**INSTRUCTIONS TO FOLLOW:**
Every entry below must be retyped exactly, and the pictures must be left out.
[[ EXTRACTED ENTRIES, beginning ]]
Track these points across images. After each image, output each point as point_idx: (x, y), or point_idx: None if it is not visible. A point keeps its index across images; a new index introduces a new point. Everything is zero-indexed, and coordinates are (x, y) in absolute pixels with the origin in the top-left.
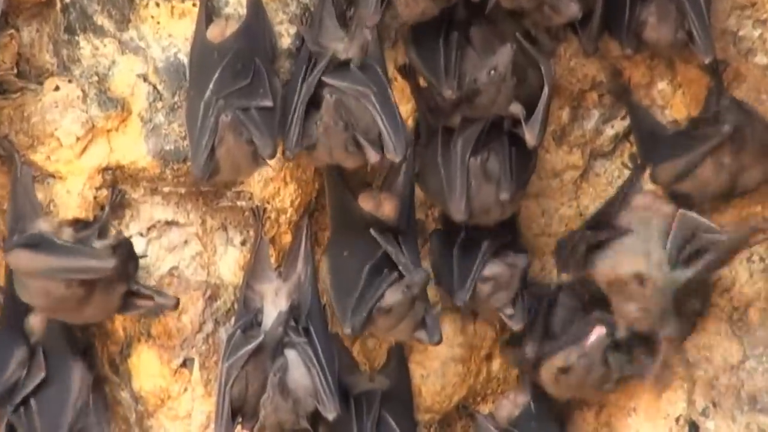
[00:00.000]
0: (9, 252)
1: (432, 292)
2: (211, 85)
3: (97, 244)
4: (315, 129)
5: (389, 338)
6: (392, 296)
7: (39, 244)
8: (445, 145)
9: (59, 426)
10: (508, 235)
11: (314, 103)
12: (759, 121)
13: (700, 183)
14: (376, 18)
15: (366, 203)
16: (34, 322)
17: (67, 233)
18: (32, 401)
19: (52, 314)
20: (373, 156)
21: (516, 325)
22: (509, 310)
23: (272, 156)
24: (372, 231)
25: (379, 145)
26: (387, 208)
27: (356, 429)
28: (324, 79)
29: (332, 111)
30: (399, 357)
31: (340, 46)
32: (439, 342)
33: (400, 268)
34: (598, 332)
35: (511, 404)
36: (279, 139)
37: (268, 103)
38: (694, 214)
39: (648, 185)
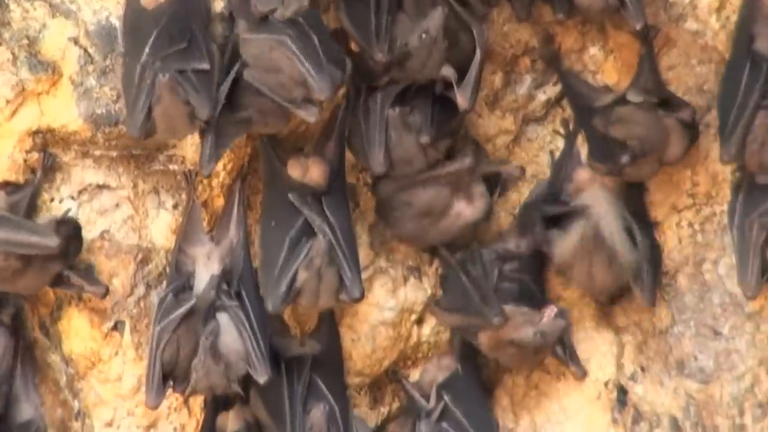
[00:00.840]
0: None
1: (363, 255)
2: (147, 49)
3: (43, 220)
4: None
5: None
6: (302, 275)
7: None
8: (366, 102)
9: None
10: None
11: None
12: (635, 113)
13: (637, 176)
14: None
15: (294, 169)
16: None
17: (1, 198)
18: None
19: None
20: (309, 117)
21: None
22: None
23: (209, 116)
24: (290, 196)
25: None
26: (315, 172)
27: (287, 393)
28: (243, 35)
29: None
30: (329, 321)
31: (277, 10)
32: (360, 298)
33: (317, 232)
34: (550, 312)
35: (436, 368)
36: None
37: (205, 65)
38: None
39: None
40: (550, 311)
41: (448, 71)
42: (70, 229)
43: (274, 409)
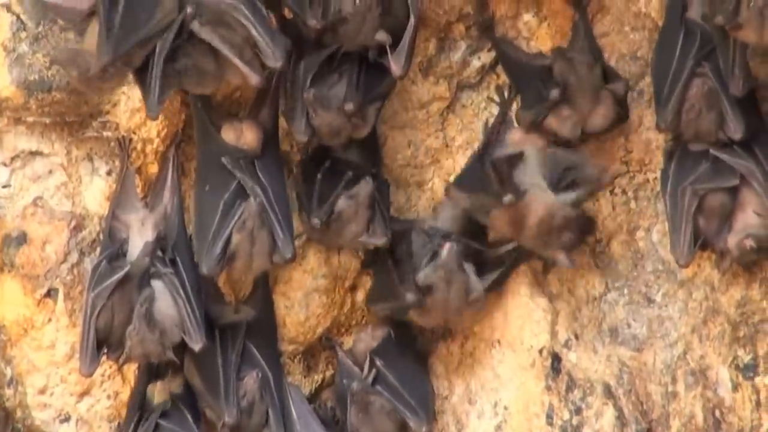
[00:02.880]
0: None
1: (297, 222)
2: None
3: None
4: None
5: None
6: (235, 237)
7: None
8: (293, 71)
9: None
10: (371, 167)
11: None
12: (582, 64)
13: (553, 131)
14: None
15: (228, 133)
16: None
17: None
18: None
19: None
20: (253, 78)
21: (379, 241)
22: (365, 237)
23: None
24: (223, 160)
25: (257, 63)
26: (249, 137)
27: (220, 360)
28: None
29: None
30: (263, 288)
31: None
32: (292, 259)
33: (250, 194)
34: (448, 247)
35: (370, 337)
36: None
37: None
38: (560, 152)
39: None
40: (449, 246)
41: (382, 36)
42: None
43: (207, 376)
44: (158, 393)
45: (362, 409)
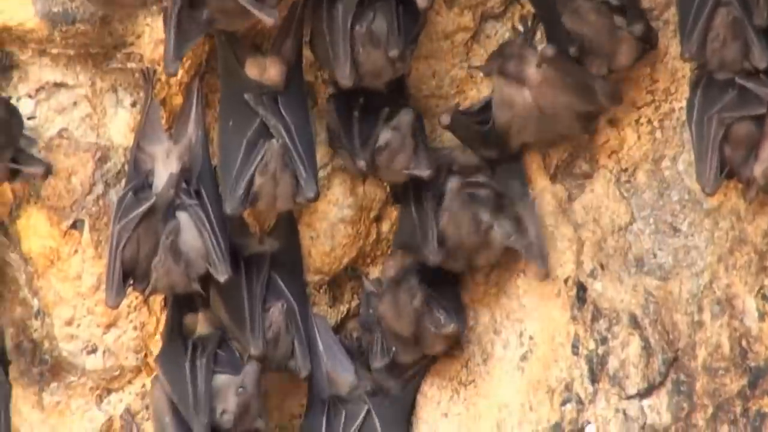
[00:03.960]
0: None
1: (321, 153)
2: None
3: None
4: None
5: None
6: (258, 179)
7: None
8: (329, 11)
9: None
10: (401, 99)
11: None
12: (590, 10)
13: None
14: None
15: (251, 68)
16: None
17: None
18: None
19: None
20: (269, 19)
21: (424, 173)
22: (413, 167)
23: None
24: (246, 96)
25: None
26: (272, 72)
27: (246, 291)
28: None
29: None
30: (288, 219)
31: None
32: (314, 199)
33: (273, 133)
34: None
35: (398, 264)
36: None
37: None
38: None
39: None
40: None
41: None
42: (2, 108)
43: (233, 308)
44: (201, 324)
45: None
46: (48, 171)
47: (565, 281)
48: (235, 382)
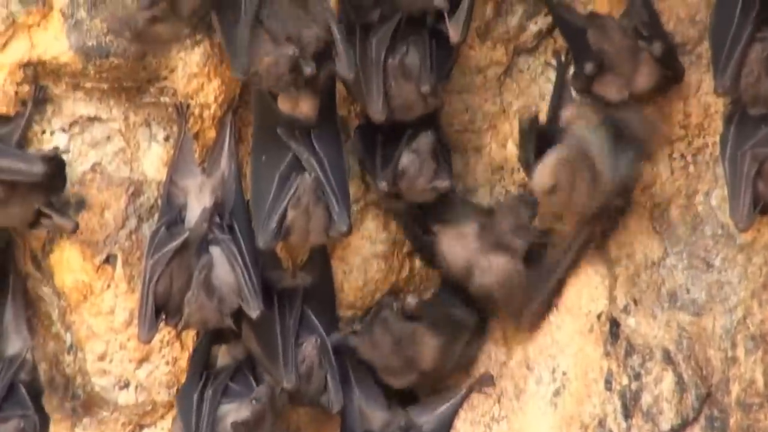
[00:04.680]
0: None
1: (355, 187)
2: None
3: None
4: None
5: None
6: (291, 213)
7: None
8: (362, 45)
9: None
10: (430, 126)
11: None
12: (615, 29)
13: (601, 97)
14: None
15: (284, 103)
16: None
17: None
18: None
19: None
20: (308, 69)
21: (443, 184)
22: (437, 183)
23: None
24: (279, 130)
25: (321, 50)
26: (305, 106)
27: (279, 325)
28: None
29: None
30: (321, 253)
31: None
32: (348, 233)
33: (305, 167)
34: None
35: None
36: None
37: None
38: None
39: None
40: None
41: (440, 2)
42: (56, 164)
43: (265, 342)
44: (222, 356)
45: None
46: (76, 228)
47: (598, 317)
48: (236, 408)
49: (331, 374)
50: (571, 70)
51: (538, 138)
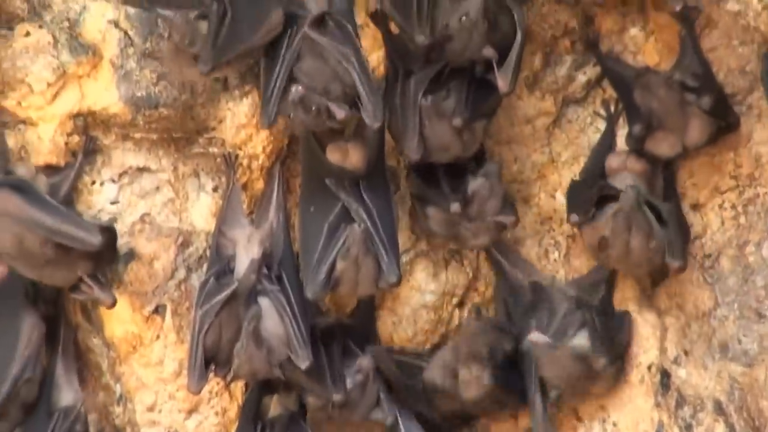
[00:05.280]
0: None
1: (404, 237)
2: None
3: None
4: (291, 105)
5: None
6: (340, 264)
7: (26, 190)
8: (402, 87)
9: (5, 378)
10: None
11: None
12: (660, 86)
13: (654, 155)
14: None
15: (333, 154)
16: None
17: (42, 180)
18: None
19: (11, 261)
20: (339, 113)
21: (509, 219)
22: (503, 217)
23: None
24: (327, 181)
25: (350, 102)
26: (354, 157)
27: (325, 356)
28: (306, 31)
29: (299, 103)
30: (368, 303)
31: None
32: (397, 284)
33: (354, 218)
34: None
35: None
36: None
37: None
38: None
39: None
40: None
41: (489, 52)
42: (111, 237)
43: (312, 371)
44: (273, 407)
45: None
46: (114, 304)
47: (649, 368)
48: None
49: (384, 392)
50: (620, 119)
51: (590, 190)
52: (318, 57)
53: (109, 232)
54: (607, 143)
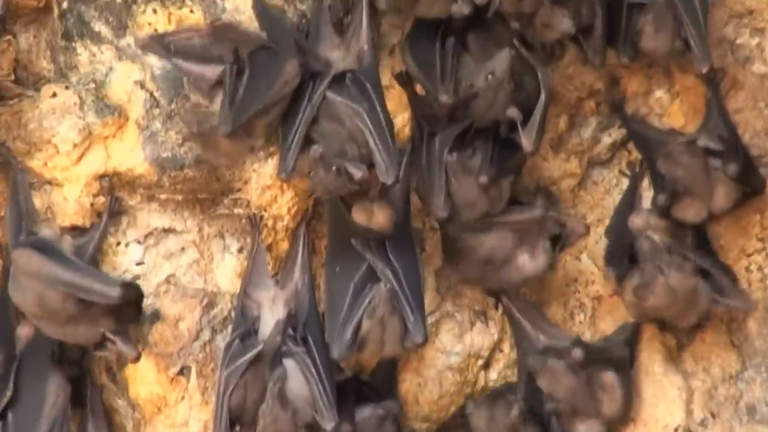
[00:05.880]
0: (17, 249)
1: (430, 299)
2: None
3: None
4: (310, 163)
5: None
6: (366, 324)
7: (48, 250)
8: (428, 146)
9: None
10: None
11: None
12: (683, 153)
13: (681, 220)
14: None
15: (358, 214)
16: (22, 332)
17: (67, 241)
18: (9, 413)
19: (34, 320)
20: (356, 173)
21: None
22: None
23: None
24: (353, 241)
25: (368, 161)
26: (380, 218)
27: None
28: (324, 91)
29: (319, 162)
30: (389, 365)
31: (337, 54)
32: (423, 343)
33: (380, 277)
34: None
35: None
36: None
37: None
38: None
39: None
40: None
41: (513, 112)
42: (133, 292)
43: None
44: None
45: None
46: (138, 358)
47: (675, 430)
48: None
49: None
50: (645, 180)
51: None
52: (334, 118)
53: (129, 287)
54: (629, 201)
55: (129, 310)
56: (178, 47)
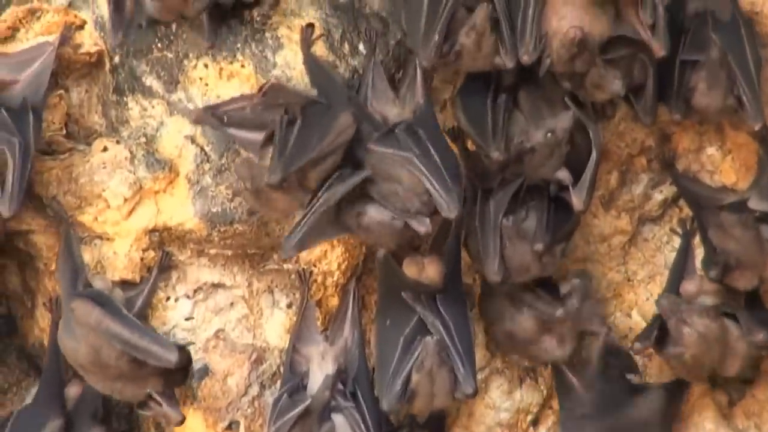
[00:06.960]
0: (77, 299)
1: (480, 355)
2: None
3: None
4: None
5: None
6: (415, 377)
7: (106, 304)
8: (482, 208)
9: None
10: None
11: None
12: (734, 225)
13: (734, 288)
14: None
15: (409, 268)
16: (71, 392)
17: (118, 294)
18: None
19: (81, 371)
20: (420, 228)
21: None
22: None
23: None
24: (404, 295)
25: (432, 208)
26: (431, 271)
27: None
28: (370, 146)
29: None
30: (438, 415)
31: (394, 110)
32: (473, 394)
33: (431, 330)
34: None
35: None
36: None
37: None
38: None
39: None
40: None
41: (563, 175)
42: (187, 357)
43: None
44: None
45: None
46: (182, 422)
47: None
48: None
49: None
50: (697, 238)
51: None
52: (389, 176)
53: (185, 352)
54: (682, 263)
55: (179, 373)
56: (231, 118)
[[ EXTRACTED ENTRIES, end ]]
**RESULT FOR THIS EXERCISE:**
Track these points across images. After each image, output each point as point_idx: (x, y), or point_idx: None if it is not visible. A point keeps its index across images; a new index introduces a new point. Everything is zero-indexed, and coordinates are (x, y) in absolute pixels with the origin in the top-left.
[00:00.000]
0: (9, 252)
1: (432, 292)
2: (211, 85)
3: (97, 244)
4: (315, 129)
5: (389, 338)
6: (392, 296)
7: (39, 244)
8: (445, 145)
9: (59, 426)
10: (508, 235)
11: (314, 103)
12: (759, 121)
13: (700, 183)
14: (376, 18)
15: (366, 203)
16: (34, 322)
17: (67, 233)
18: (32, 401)
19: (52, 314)
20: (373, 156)
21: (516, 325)
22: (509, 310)
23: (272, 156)
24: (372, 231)
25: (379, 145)
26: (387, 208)
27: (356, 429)
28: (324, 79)
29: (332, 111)
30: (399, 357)
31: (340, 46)
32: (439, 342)
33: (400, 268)
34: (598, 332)
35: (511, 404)
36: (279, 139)
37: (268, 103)
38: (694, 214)
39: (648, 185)
[00:00.840]
0: None
1: (363, 255)
2: (147, 49)
3: (43, 220)
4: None
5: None
6: (302, 275)
7: None
8: (366, 102)
9: None
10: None
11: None
12: (635, 113)
13: (637, 176)
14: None
15: (294, 169)
16: None
17: (1, 198)
18: None
19: None
20: (309, 117)
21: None
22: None
23: (209, 116)
24: (290, 196)
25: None
26: (315, 172)
27: (287, 393)
28: (243, 35)
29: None
30: (329, 321)
31: (277, 10)
32: (360, 298)
33: (317, 232)
34: (550, 312)
35: (436, 368)
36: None
37: (205, 65)
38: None
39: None
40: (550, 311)
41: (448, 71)
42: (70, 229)
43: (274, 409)
[00:02.880]
0: None
1: (297, 222)
2: None
3: None
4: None
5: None
6: (235, 237)
7: None
8: (293, 71)
9: None
10: (371, 167)
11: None
12: (582, 64)
13: (553, 131)
14: None
15: (228, 133)
16: None
17: None
18: None
19: None
20: (253, 78)
21: (379, 241)
22: (365, 237)
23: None
24: (223, 160)
25: (257, 63)
26: (249, 137)
27: (220, 360)
28: None
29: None
30: (263, 288)
31: None
32: (292, 259)
33: (250, 194)
34: (448, 247)
35: (370, 337)
36: None
37: None
38: (560, 152)
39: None
40: (449, 246)
41: (382, 36)
42: None
43: (207, 376)
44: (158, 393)
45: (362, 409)
[00:03.960]
0: None
1: (321, 153)
2: None
3: None
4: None
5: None
6: (258, 179)
7: None
8: (329, 11)
9: None
10: (401, 99)
11: None
12: (590, 10)
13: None
14: None
15: (251, 68)
16: None
17: None
18: None
19: None
20: (269, 19)
21: (424, 173)
22: (413, 167)
23: None
24: (246, 96)
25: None
26: (272, 72)
27: (246, 291)
28: None
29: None
30: (288, 219)
31: None
32: (314, 199)
33: (273, 133)
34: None
35: (398, 264)
36: None
37: None
38: None
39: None
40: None
41: None
42: (2, 108)
43: (233, 308)
44: (201, 324)
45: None
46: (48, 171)
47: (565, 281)
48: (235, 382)
[00:04.680]
0: None
1: (355, 187)
2: None
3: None
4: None
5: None
6: (291, 213)
7: None
8: (362, 45)
9: None
10: (430, 126)
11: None
12: (615, 29)
13: (601, 97)
14: None
15: (284, 103)
16: None
17: None
18: None
19: None
20: (308, 69)
21: (443, 184)
22: (437, 183)
23: None
24: (279, 130)
25: (321, 50)
26: (305, 106)
27: (279, 325)
28: None
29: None
30: (321, 253)
31: None
32: (348, 233)
33: (305, 167)
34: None
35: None
36: None
37: None
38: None
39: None
40: None
41: (440, 2)
42: (56, 164)
43: (265, 342)
44: (222, 356)
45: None
46: (76, 228)
47: (598, 317)
48: (236, 408)
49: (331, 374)
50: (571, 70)
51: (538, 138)
[00:05.280]
0: None
1: (404, 237)
2: None
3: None
4: (291, 105)
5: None
6: (340, 264)
7: (26, 190)
8: (402, 87)
9: (5, 378)
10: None
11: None
12: (660, 86)
13: (654, 155)
14: None
15: (333, 154)
16: None
17: (42, 180)
18: None
19: (11, 261)
20: (339, 113)
21: (509, 219)
22: (503, 217)
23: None
24: (327, 181)
25: (350, 102)
26: (354, 157)
27: (325, 356)
28: (306, 31)
29: (299, 103)
30: (368, 303)
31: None
32: (397, 284)
33: (354, 218)
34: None
35: None
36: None
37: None
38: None
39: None
40: None
41: (489, 52)
42: (111, 237)
43: (312, 371)
44: (273, 407)
45: None
46: (114, 304)
47: (649, 368)
48: None
49: (384, 392)
50: (620, 119)
51: (590, 190)
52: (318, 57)
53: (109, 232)
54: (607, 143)
[00:05.880]
0: (17, 249)
1: (430, 299)
2: None
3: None
4: (310, 163)
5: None
6: (366, 324)
7: (48, 250)
8: (428, 146)
9: None
10: None
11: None
12: (683, 153)
13: (681, 220)
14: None
15: (358, 214)
16: (22, 332)
17: (67, 241)
18: (9, 413)
19: (34, 320)
20: (356, 173)
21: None
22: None
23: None
24: (353, 241)
25: (368, 161)
26: (380, 218)
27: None
28: (324, 91)
29: (319, 162)
30: (389, 365)
31: (337, 54)
32: (423, 343)
33: (380, 277)
34: None
35: None
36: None
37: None
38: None
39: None
40: None
41: (513, 112)
42: (133, 292)
43: None
44: None
45: None
46: (138, 358)
47: (675, 430)
48: None
49: None
50: (645, 180)
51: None
52: (334, 118)
53: (129, 287)
54: (629, 201)
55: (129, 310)
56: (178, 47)
[00:06.960]
0: (77, 299)
1: (480, 355)
2: None
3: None
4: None
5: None
6: (415, 377)
7: (106, 304)
8: (482, 208)
9: None
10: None
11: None
12: (734, 225)
13: (734, 288)
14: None
15: (409, 268)
16: (71, 392)
17: (118, 294)
18: None
19: (81, 371)
20: (420, 228)
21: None
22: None
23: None
24: (404, 295)
25: (432, 208)
26: (431, 271)
27: None
28: (370, 146)
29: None
30: (438, 415)
31: (394, 110)
32: (473, 394)
33: (431, 330)
34: None
35: None
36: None
37: None
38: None
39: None
40: None
41: (563, 175)
42: (187, 357)
43: None
44: None
45: None
46: (182, 422)
47: None
48: None
49: None
50: (697, 238)
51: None
52: (389, 176)
53: (185, 352)
54: (682, 263)
55: (179, 373)
56: (231, 118)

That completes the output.